# Technical Data Extraction: RL Training Performance with RSA
## 1. Document Overview
This image contains a series of five line charts comparing the performance of three different Reinforcement Learning (RL) training configurations combined with Recursive Search Algorithm (RSA). The charts measure the "Pass@1" metric across various benchmarks as the number of "RSA Steps" increases.
### Central Annotation Box
Located in the top-center of the image:
> "Aggregation-aware RL training leads to substantial gains with RSA. Standard RL, on the other hand, hurts RSA performance."
### Global Legend
Located in the center, below the annotation box:
* **Blue Circle Line (●):** Base + RSA
* **Green Square Line (■):** Standard RL + RSA
* **Orange Diamond Line (◆):** Aggregation-aware RL + RSA
---
## 2. Component Analysis
### Shared Axis Definitions
* **X-Axis:** RSA Step (Values: 2, 4, 6, 8, 10)
* **Y-Axis:** Pass@1 (Scale varies by chart)
### Chart 1: HMMT-25 (Top Left)
* **Y-Axis Range:** 0.30 to 0.50+
* **Trend Analysis:**
* **Aggregation-aware RL + RSA (Orange):** Slopes sharply upward, significantly outperforming other methods. Ends near 0.55.

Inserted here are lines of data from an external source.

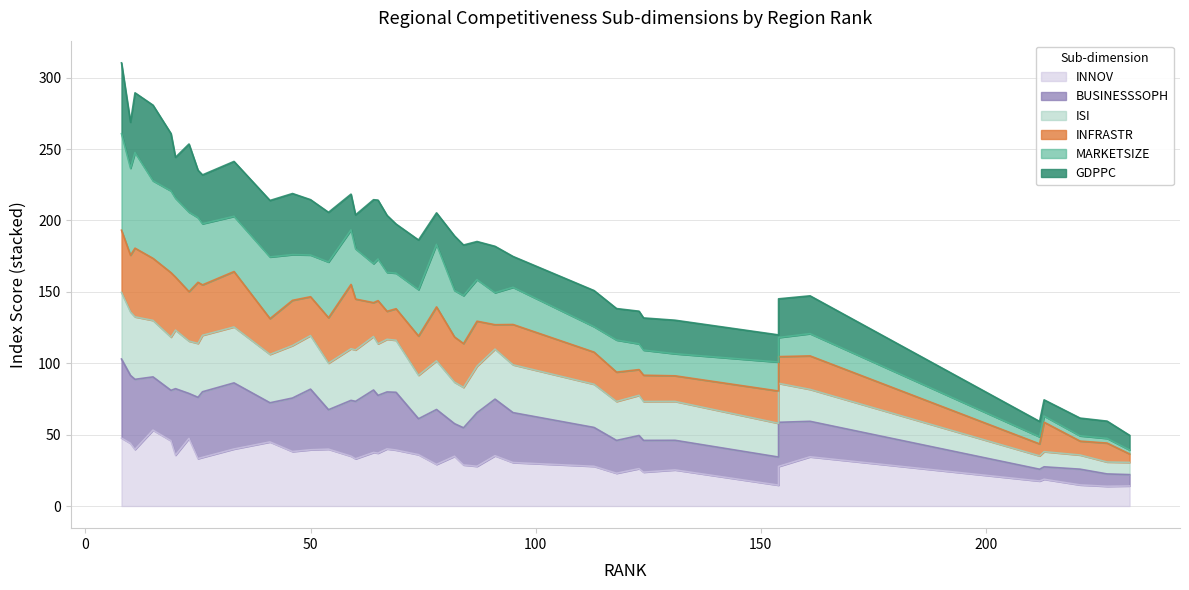

Count the number of categories in the chart.

40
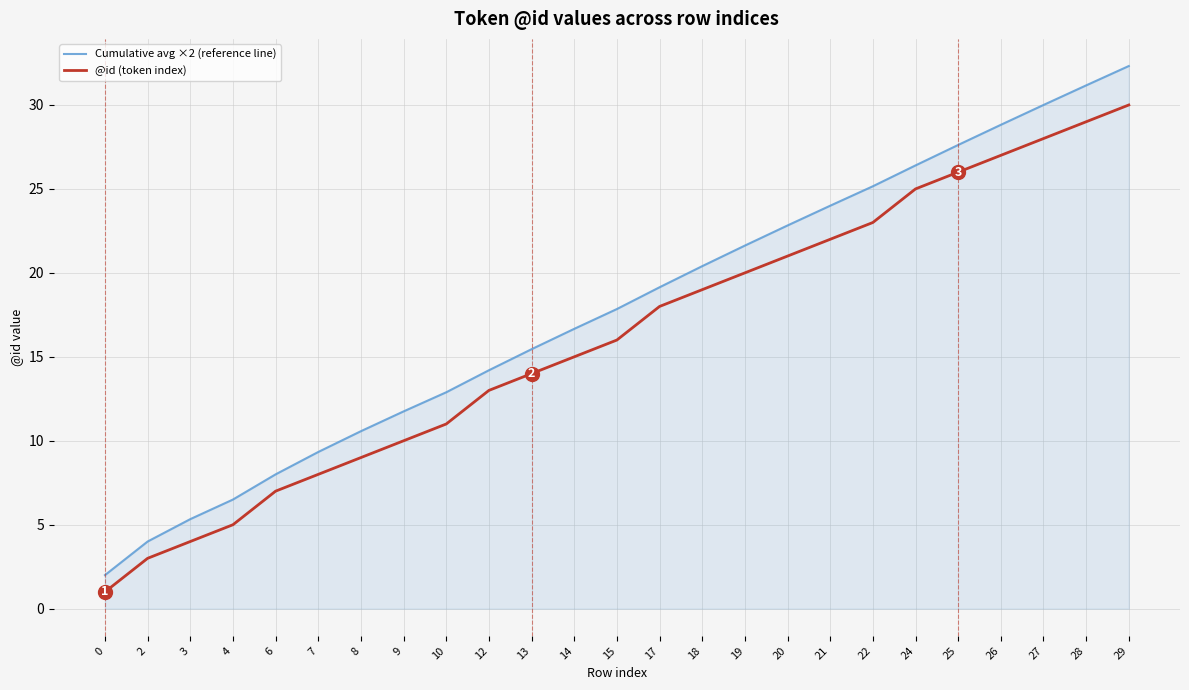

Which category has the highest value in the @id (token index) series?

29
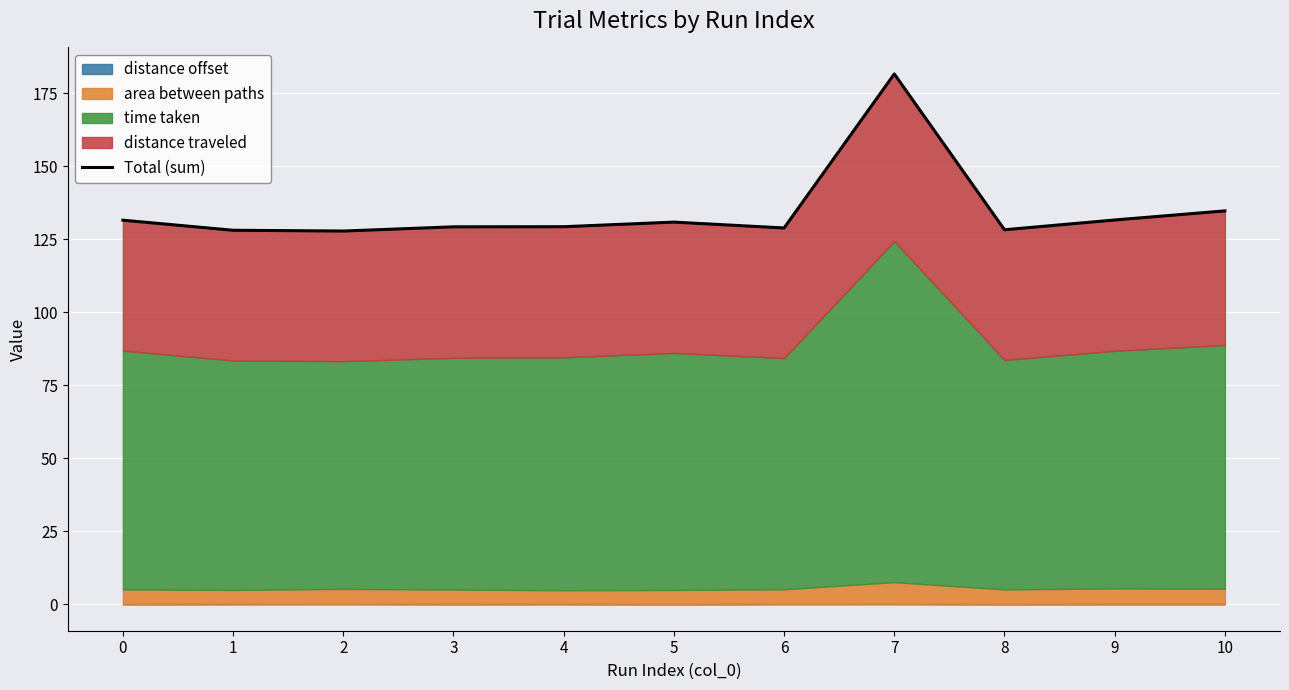

True or false: the data has more than 0 interior local peaks.

True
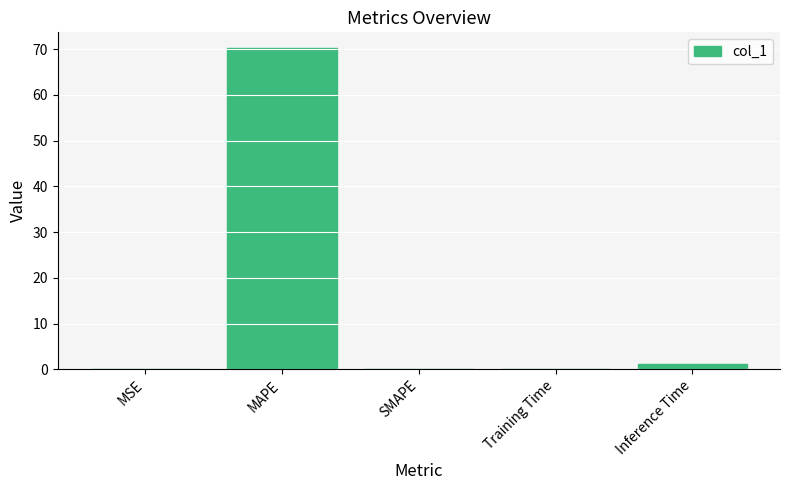

What is the approximate value at Inference Time?

1.3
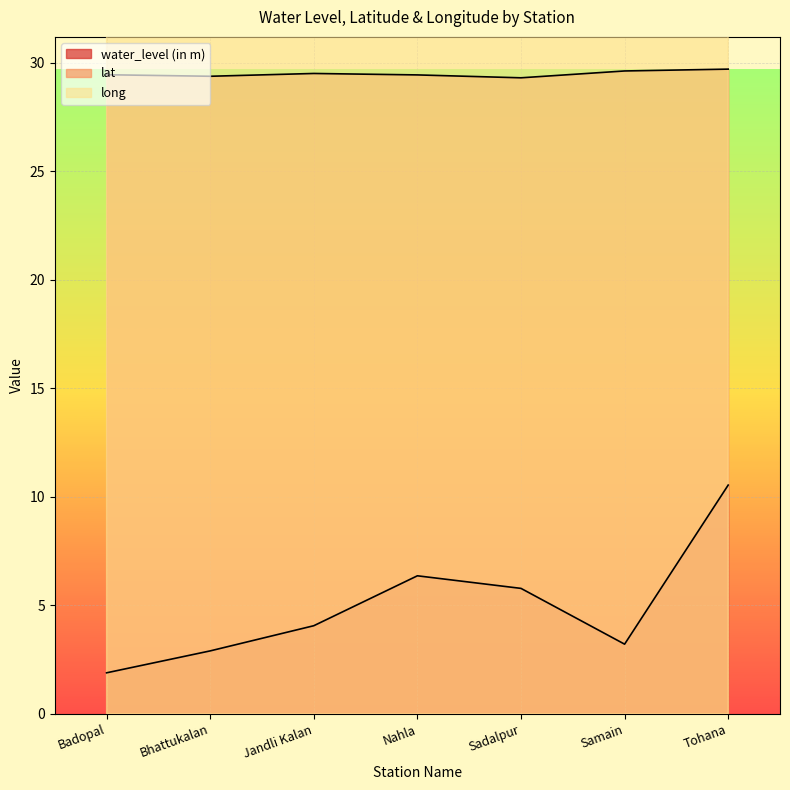

What are all the series names shown in the legend?

water_level (in m), lat, long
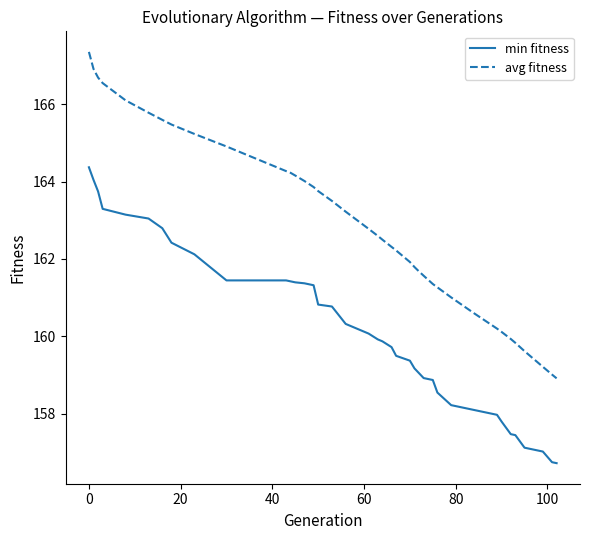

True or false: min fitness and avg fitness intersect in this chart.

False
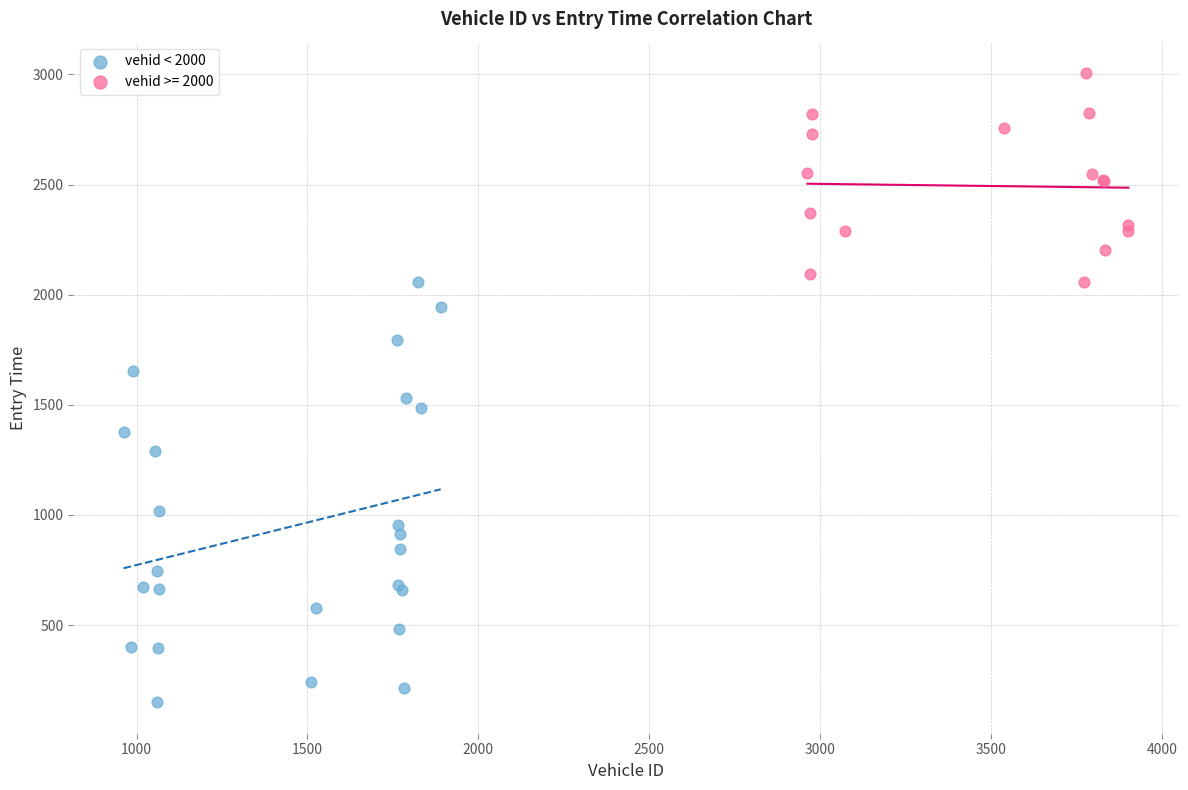

Which series contains the highest Y value?

vehid >= 2000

* **Base + RSA (Blue):** Slopes upward moderately. Ends near 0.48.
* **Standard RL + RSA (Green):** Slopes upward but plateaus early. Ends near 0.45.
* **Key Data Points (Approximate):**
* Step 1: All start near 0.28.
* Step 10: Orange (~0.56), Blue (~0.48), Green (~0.45).
### Chart 2: Reasoning Gym Games (Top Right)
* **Y-Axis Range:** 0.55 to 0.70+
* **Trend Analysis:**
* **Aggregation-aware RL + RSA (Orange):** Rapid initial climb, maintains highest performance.
* **Base + RSA (Blue):** Steady climb, remains in the middle.
* **Standard RL + RSA (Green):** Lowest performance throughout, plateaus after step 4.
* **Key Data Points (Approximate):**
* Step 1: Orange (~0.58), Blue (~0.54), Green (~0.53).
* Step 10: Orange (~0.71), Blue (~0.69), Green (~0.66).
### Chart 3: AIME-25 (Bottom Left)
* **Y-Axis Range:** 0.50 to 0.70+
* **Trend Analysis:**
* **Base + RSA (Blue):** Slopes upward and becomes the top performer after Step 4.
* **Aggregation-aware RL + RSA (Orange):** Slopes upward but plateaus below the Base model.
* **Standard RL + RSA (Green):** Similar to Orange, but with a wider shaded confidence interval indicating higher variance.
* **Key Data Points (Approximate):**
* Step 1: All start near 0.45.
* Step 10: Blue (~0.73), Orange (~0.69), Green (~0.68).
### Chart 4: LiveCodeBench-v6 (Bottom Center)
* **Y-Axis Range:** 0.50 to 0.60
* **Trend Analysis:**
* **Aggregation-aware RL + RSA (Orange):** Strongest upward slope, clear separation from other lines.
* **Base + RSA (Blue):** Moderate upward slope.
* **Standard RL + RSA (Green):** Lowest performance, plateaus early.
* **Key Data Points (Approximate):**
* Step 1: Orange (~0.51), Blue/Green (~0.49).
* Step 10: Orange (~0.59), Blue (~0.57), Green (~0.56).
### Chart 5: Reasoning Gym Cognition + ARC (Bottom Right)
* **Y-Axis Range:** 0.45 to 0.55+
* **Trend Analysis:**
* **Aggregation-aware RL + RSA (Orange):** Highest performance, steady growth.
* **Standard RL + RSA (Green):** Middle performance, plateaus after Step 6.
* **Base + RSA (Blue):** Starts lowest, climbs, but then shows a slight decline/plateau after Step 6.
* **Key Data Points (Approximate):**
* Step 1: Green (~0.47), Orange (~0.43), Blue (~0.42).
* Step 10: Orange (~0.55), Green (~0.54), Blue (~0.52).
---
## 3. Summary of Findings
Across four out of five benchmarks (**HMMT-25, Reasoning Gym Games, LiveCodeBench-v6, and Reasoning Gym Cognition + ARC**), the **Aggregation-aware RL + RSA** (Orange Diamond) configuration demonstrates superior performance and scaling compared to Standard RL and the Base model.
The **AIME-25** benchmark is the sole outlier where the **Base + RSA** (Blue Circle) configuration eventually outperforms the RL-tuned versions. In most cases, **Standard RL + RSA** (Green Square) performs the worst or plateaus the earliest, supporting the claim that standard RL can negatively impact RSA performance.